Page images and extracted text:
● ● ●

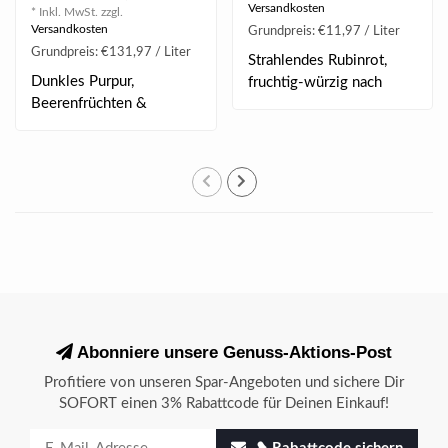
Versandkosten
* Inkl. MwSt. zzgl.
Versandkosten
Grundpreis: €11,97 / Liter
Grundpreis: €131,97 / Liter
Strahlendes Rubinrot,
Dunkles Purpur,
fruchtig-würzig nach
Beerenfrüchten &
Kirschen und Weic..
Röstaromen, zart pfeffrig,
..
Abonniere unsere Genuss-Aktions-Post
Profitiere von unseren Spar-Angeboten und sichere Dir
SOFORT einen 3% Rabattcode für Deinen Einkauf!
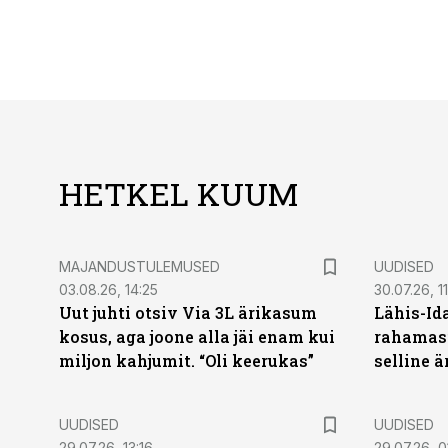
HETKEL KUUM
MAJANDUSTULEMUSED
UUDISED
03.08.26, 14:25
30.07.26, 11
Uut juhti otsiv Via 3L ärikasum
Lähis-Id
kosus, aga joone alla jäi enam kui
rahamasi
miljon kahjumit. “Oli keerukas”
selline ä
UUDISED
UUDISED
29.07.26, 13:16
29.07.26, 0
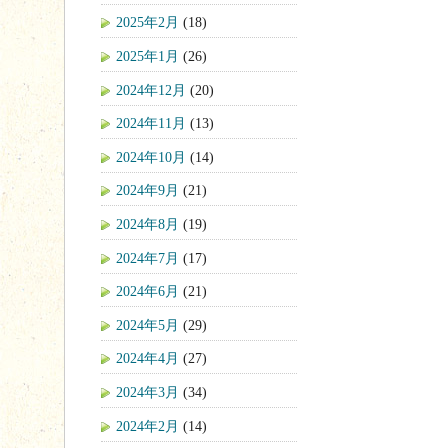
2025年2月
(18)
2025年1月
(26)
2024年12月
(20)
2024年11月
(13)
2024年10月
(14)
2024年9月
(21)
2024年8月
(19)
2024年7月
(17)
2024年6月
(21)
2024年5月
(29)
2024年4月
(27)
2024年3月
(34)
2024年2月
(14)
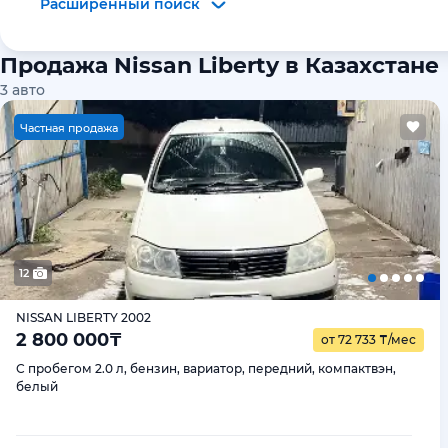
Расширенный поиск
Продажа Nissan Liberty в Казахстане
3
авто
Ч
астная продажа
12
NISSAN LIBERTY 2002
2 800 000
₸
от 72 733
₸
/мес
С пробегом 2.0 л, бензин, вариатор, передний, компактвэн,
белый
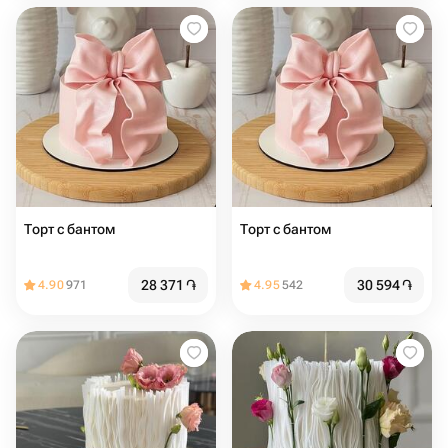
Торт с бантом
Торт с бантом
28 371
֏
30 594
֏
4.90
971
4.95
542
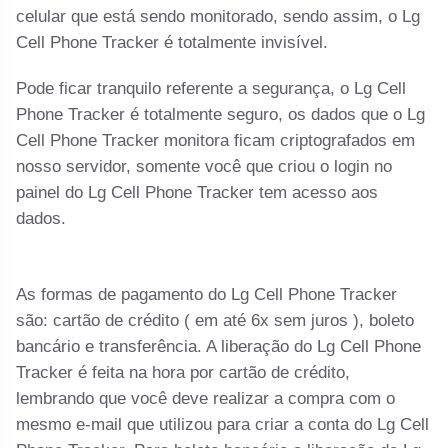
celular que está sendo monitorado, sendo assim, o Lg
Cell Phone Tracker é totalmente invisível.
Pode ficar tranquilo referente a segurança, o Lg Cell
Phone Tracker é totalmente seguro, os dados que o Lg
Cell Phone Tracker monitora ficam criptografados em
nosso servidor, somente você que criou o login no
painel do Lg Cell Phone Tracker tem acesso aos
dados.
As formas de pagamento do Lg Cell Phone Tracker
são: cartão de crédito ( em até 6x sem juros ), boleto
bancário e transferência. A liberação do Lg Cell Phone
Tracker é feita na hora por cartão de crédito,
lembrando que você deve realizar a compra com o
mesmo e-mail que utilizou para criar a conta do Lg Cell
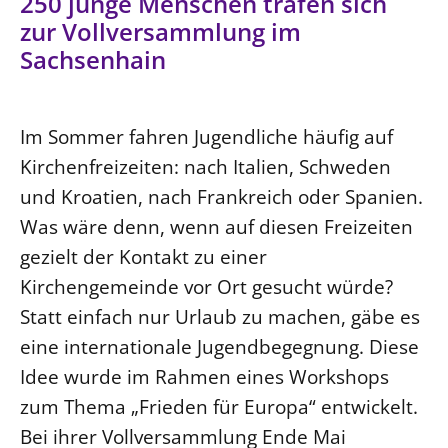
250 junge Menschen trafen sich
Ökumene
Evangelische Kirche
Gegen Gewalt
zur Vollversammlung im
Kirche und Finanzen
Impressum
Sachsenhain
Lutherische Kirche
Personalausschuss
Datenschutz
KLIMASCHUTZ
Glaubensbekenntnis
Kontakt
Nachhaltigkeit
LANDESKIRCHENAMT
Barrierefreiheit
Positionen
Im Sommer fahren Jugendliche häufig auf
Erneuerbare Energien
Willkommen
Presse
Ökumene
Kirchenfreizeiten: nach Italien, Schweden
Mobilität
Freie Stellen
Kollegium
Religionen
und Kroatien, nach Frankreich oder Spanien.
Naturschutz
Service für Gemeinden
Abteilungen des Landeskirchenamts
Was wäre denn, wenn auf diesen Freizeiten
Suche
Gebäude
Rechnungsprüfungsamt
gezielt der Kontakt zu einer
Fachstelle Sexualisierte Gewalt
Kirchengemeinde vor Ort gesucht würde?
Beschwerdestellen
Statt einfach nur Urlaub zu machen, gäbe es
Kirchenämter
eine internationale Jugendbegegnung. Diese
Gleichstellung
Idee wurde im Rahmen eines Workshops
Datenschutz
zum Thema „Frieden für Europa“ entwickelt.
Bei ihrer Vollversammlung Ende Mai
Geschäftsstelle Landessynode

● ● ●

What the task asks: From the preceding records, count the lines where "Grundpreis" occurs and reply with the number only.

Answer to the exercise: 2